12 février 1998 |
Depuis un an, Nathalie Noël a fait beaucoup de chemin grâce à la bicyclette: Washington, Paris, Barcelone, Londres, Nottingham, Lausanne, Berne, Bâle... Pourtant, l'étudiante-chercheure inscrite au programme de doctorat en Aménagement du territoire et développement régional se définit comme une cycliste tout ce qu'il y a de plus ordinaire. "J'ai grandi à Louiseville où le vélo était un moyen de transport courant parce qu'il n'y a pas d'autobus. Aujourd'hui, je fais du vélo comme tout le monde. Quand l'occasion s'y prête, je l'utilise pour me rendre à l'Université." Si le vélo lui a permis de faire tant de chemin, c'est qu'elle en a fait son sujet de prédilection depuis qu'elle est inscrite aux études supérieures.
Pendant sa maîtrise, Nathalie Noël a fait l'autopsie des accidents survenus aux intersections d'une bande cyclable bidirectionnelle du quartier Limoilou. Ses analyses, qui ont révélé qu'une forte proportion des collisions impliquaient des cyclistes roulant à contresens de la circulation, ont incité la ville à apporter des modifications aux intersections les plus dangereuses. Son doctorat, entrepris il y a un an avec Martin Lee-Gosselin et Denise Piché, porte sur la place du vélo dans les déplacements de 200 ménages de la région de Québec. L'étudiante-chercheure évalue comment les formes urbaines et les aménagements routiers influencent l'utilisation de la bicyclette. Elle rentre d'ailleurs d'un stage de six mois à l'Institut national de recherche sur les transports et leur sécurité de Paris où elle a participé à une étude sur les relations entre cyclistes et automobilistes. "À la maîtrise, j'avais surtout travaillé en sécurité routière et ce stage a élargi mes horizons en matière de planification du transport urbain."
Les allures de cycliste modérée et sage de Nathalie Noël cadrent mal avec l'image traditionnelle de radicalisme accolée à ceux qui consacrent une part importante de leur vie au vélo. Mais Nathalie Noël ne rêve pas d'éliminer toute trace d'automobile des routes de la planète. "Je ne veux pas que tout le monde se mette au vélo et je ne veux pas devenir Madame Vélo", insiste-t-elle, consciente que l'avenue sur laquelle elle a engagé ses recherches risque de la conduire dans un ghetto. "Mon but n'est pas de faire la promotion du vélo. Je me vois d'abord comme une urbaniste intéressée par les questions de transport et j'ai le goût d'avoir un champ de pratique plus large que la bicyclette."

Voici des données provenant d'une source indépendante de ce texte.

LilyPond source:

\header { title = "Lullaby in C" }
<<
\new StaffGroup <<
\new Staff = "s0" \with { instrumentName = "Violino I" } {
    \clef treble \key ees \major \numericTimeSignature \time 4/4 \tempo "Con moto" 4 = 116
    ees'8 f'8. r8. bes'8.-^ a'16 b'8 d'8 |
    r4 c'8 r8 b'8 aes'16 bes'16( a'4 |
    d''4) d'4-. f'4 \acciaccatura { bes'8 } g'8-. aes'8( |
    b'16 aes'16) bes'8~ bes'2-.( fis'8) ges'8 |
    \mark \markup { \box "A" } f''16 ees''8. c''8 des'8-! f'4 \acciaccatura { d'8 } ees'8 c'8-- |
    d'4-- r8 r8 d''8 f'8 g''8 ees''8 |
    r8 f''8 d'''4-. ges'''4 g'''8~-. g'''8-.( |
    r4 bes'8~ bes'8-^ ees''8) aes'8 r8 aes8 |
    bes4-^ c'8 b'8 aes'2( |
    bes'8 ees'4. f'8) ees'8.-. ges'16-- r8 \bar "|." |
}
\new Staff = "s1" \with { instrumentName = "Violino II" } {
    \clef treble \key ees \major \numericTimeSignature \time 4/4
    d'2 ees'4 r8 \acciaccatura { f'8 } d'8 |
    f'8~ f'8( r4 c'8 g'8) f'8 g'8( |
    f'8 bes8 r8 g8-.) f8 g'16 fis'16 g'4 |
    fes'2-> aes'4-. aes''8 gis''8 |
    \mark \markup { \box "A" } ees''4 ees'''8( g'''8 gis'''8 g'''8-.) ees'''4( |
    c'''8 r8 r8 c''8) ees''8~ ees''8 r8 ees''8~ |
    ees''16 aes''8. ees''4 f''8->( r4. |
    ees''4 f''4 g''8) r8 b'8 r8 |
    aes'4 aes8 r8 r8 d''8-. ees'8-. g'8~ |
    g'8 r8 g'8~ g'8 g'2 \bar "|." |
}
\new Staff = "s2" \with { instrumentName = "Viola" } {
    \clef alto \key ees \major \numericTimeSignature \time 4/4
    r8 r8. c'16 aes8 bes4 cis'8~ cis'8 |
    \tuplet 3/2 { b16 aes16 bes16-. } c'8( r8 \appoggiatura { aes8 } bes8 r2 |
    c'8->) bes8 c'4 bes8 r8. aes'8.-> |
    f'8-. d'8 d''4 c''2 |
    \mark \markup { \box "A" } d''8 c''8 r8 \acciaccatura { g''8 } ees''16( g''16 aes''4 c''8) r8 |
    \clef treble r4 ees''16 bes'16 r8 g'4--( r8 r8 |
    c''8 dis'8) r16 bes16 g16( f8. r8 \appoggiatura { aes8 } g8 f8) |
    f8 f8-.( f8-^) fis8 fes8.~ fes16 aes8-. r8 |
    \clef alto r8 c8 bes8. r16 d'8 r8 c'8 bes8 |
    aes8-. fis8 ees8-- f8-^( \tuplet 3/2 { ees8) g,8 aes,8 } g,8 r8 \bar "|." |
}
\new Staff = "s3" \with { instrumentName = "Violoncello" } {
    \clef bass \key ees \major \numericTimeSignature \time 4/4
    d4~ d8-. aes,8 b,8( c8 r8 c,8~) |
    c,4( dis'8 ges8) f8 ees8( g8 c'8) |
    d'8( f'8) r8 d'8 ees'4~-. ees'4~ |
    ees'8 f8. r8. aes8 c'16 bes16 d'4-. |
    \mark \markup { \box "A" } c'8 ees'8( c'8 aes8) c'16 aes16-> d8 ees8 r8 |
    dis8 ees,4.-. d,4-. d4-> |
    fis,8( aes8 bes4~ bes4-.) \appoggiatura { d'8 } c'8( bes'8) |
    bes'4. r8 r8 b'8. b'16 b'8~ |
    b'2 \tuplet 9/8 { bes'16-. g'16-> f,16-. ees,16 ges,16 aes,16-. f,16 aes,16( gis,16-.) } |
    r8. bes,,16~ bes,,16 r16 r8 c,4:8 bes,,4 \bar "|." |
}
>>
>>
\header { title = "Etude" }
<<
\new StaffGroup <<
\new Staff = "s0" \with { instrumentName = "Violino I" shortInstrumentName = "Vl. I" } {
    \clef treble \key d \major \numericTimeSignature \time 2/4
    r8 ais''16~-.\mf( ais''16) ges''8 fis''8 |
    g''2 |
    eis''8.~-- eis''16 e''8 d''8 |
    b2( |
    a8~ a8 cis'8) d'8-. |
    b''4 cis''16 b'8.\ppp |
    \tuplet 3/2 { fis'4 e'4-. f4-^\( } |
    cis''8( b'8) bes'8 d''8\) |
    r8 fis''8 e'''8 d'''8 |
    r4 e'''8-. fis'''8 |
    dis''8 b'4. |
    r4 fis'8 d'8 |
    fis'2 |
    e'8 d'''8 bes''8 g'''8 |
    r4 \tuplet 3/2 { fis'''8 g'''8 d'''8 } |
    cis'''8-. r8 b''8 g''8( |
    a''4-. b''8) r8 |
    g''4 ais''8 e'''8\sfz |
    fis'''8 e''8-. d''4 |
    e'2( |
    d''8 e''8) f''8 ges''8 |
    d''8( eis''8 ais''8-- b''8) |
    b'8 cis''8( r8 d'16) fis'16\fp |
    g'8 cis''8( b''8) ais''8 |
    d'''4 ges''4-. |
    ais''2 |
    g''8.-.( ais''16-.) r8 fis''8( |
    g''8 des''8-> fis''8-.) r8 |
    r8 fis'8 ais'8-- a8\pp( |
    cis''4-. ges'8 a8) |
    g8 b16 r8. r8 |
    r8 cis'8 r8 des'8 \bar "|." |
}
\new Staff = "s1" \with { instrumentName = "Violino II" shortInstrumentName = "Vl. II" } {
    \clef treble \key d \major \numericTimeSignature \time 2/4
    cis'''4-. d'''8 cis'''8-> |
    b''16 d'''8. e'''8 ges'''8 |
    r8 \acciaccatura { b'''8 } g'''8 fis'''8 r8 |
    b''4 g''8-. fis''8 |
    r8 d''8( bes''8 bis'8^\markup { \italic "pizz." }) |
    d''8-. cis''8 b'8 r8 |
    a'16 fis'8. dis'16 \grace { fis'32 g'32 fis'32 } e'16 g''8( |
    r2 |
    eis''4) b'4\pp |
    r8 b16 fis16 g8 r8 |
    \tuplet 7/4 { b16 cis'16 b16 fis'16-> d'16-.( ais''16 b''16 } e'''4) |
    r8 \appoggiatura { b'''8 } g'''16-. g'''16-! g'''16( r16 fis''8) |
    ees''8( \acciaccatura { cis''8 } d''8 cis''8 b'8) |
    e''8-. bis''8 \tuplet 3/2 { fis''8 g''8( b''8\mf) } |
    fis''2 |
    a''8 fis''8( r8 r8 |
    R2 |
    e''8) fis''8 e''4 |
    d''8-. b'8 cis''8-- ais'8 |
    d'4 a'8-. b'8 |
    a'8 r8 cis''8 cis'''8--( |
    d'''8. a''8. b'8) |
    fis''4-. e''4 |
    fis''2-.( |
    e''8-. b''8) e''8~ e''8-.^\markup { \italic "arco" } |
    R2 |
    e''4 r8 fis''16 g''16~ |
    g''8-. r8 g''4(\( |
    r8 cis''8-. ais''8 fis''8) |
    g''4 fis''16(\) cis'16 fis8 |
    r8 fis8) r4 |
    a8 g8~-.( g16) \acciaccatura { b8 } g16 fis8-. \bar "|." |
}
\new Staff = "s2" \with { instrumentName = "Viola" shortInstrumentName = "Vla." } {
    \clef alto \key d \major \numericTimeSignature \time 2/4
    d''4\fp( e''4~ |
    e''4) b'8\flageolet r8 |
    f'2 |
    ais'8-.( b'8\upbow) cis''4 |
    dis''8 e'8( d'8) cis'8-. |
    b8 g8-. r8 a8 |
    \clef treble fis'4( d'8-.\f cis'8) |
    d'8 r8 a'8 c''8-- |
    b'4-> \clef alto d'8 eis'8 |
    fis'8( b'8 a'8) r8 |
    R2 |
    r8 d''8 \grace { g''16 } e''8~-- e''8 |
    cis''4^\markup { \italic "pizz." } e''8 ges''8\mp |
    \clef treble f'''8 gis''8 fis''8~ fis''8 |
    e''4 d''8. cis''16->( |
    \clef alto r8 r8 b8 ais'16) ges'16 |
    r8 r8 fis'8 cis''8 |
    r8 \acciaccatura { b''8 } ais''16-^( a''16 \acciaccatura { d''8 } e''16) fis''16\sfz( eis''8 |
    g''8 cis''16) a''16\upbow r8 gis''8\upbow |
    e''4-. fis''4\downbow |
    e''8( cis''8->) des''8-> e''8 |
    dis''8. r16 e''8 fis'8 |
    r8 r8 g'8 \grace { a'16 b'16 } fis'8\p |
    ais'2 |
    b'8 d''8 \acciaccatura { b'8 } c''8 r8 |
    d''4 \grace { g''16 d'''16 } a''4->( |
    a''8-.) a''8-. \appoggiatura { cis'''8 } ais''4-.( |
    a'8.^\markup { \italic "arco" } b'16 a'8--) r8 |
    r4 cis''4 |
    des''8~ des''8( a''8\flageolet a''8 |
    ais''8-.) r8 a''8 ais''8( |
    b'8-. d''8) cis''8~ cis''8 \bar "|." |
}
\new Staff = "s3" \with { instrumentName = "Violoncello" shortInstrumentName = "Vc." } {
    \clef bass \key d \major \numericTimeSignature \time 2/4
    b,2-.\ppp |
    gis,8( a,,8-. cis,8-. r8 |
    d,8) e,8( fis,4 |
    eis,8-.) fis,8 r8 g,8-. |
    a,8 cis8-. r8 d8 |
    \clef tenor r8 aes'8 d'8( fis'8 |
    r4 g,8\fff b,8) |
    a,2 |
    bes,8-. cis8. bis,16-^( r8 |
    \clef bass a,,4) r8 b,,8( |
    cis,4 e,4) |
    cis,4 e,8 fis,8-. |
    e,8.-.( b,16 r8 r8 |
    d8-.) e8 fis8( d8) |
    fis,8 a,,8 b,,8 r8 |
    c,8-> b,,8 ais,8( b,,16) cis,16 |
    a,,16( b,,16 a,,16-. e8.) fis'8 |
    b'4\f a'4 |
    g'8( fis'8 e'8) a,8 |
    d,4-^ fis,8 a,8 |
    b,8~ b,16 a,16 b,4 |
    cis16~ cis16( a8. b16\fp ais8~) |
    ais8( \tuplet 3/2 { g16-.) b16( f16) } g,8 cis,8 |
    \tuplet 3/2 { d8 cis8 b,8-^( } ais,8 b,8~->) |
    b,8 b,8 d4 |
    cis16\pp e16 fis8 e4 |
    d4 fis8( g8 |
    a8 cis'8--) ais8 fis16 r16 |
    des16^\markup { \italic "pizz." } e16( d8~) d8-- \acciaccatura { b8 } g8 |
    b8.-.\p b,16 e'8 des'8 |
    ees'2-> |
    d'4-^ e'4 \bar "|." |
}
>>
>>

Même parmi les scientifiques, le sujet ne fait pas l'unanimité. "Un professeur m'a déjà suggéré de changer de sujet parce que le vélo, disait-il, ce n'est pas très sérieux." Évidemment, Nathalie Noël n'est pas d'accord. "Dans certaines grandes villes du monde, la pollution de l'air a atteint un degré tel qu'il faut imposer la circulation alternée (chaque voiture n'a droit de rouler qu'une journée sur deux). Le vélo, comme la voiture électrique, fait peut-être partie de la solution."
Malgré son souci d'objectivité, Nathalie Noël se laisse, à l'occasion, happer par son sujet. "On m'a toujours appris qu'on faisait de l'urbanisme d'abord et avant tout pour les personnes, dit-elle. Il est temps qu'on considère les besoins des cyclistes et des piétons, les usagers vulnérables de la route. Les études que je fais constituent des outils qui pourront aider les planificateurs à développer des aménagements qui tiennent compte de ces personnes souvent oubliées."